*** Block opens ***
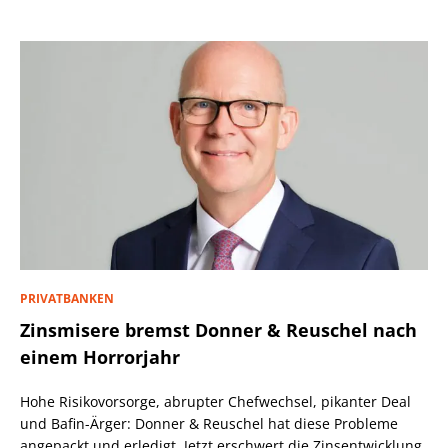
PRIVATBANKEN
Zinsmisere bremst Donner & Reuschel nach
einem Horrorjahr
Hohe Risikovorsorge, abrupter Chefwechsel, pikanter Deal
und Bafin-Ärger: Donner & Reuschel hat diese Probleme
angepackt und erledigt. Jetzt erschwert die Zinsentwicklung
*** Block closes ***
→ **EXERCISE BRIEF**
Select and copy every line of the material that holds the string "Donner".

→ **TASK RESPONSE**
Zinsmisere bremst Donner & Reuschel nach
und Bafin-Ärger: Donner & Reuschel hat diese Probleme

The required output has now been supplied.